> [Task instructions] Each line of the records that includes "photos" should be found and copied.
Dataset START
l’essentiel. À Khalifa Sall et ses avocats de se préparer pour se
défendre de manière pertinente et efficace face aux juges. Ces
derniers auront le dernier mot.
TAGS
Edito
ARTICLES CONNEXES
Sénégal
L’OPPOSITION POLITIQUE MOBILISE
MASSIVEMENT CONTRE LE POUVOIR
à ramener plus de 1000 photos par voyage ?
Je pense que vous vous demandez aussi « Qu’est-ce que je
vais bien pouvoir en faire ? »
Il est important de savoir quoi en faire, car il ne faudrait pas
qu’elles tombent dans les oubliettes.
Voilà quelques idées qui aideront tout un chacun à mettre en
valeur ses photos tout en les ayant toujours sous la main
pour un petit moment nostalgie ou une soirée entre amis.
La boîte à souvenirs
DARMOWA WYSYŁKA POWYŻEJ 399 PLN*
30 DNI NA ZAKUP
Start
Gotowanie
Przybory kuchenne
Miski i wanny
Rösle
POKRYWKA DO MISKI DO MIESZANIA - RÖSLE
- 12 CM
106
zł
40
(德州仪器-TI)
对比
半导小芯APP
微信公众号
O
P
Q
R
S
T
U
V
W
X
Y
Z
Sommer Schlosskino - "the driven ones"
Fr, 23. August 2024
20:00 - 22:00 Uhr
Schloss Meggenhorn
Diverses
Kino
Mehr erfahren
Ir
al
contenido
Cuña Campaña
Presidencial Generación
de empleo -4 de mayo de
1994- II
Dataset END
Dataset START
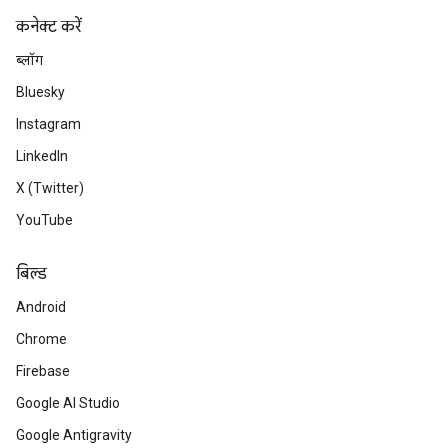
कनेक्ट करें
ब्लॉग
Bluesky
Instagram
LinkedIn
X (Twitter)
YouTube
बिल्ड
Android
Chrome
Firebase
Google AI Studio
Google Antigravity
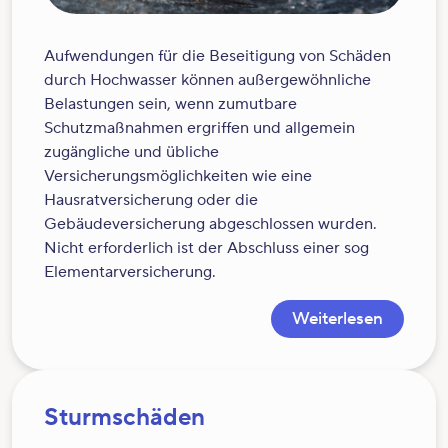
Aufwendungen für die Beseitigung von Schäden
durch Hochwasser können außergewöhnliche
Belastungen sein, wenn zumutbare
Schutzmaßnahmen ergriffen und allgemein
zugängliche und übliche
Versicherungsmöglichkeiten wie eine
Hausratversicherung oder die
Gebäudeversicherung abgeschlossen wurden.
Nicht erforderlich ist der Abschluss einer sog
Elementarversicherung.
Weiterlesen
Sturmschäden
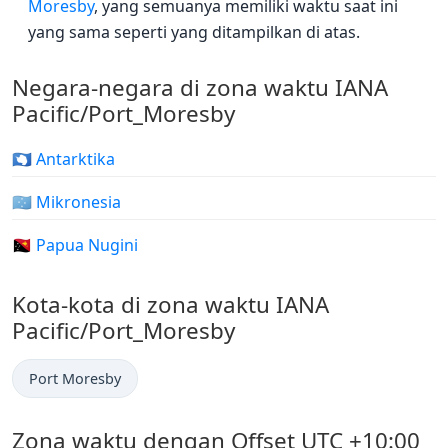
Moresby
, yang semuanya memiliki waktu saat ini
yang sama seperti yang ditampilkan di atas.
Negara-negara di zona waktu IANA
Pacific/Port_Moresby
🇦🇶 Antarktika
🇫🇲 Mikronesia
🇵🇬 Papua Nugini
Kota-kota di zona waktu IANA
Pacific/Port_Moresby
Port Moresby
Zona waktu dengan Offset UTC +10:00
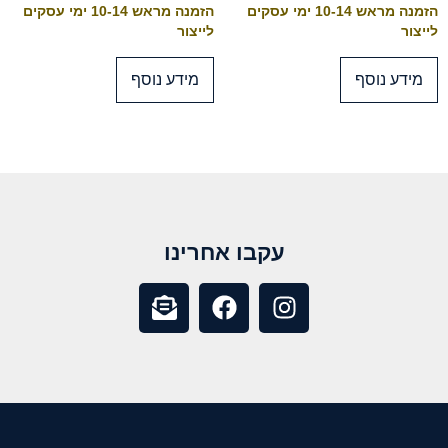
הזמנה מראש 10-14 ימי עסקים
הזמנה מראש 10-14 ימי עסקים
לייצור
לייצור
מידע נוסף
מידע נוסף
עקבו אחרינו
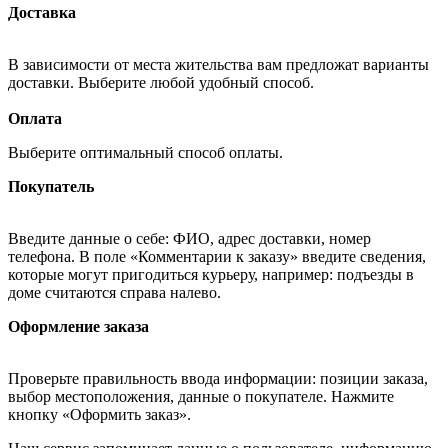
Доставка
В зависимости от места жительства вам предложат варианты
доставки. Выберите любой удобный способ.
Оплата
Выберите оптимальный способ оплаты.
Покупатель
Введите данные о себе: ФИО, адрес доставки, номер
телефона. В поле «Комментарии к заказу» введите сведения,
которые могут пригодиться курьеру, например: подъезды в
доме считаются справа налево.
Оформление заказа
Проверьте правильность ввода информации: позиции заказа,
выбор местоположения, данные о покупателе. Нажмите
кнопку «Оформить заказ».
Dataset END
> [Answer to the problem]
à ramener plus de 1000 photos par voyage ?
valeur ses photos tout en les ayant toujours sous la main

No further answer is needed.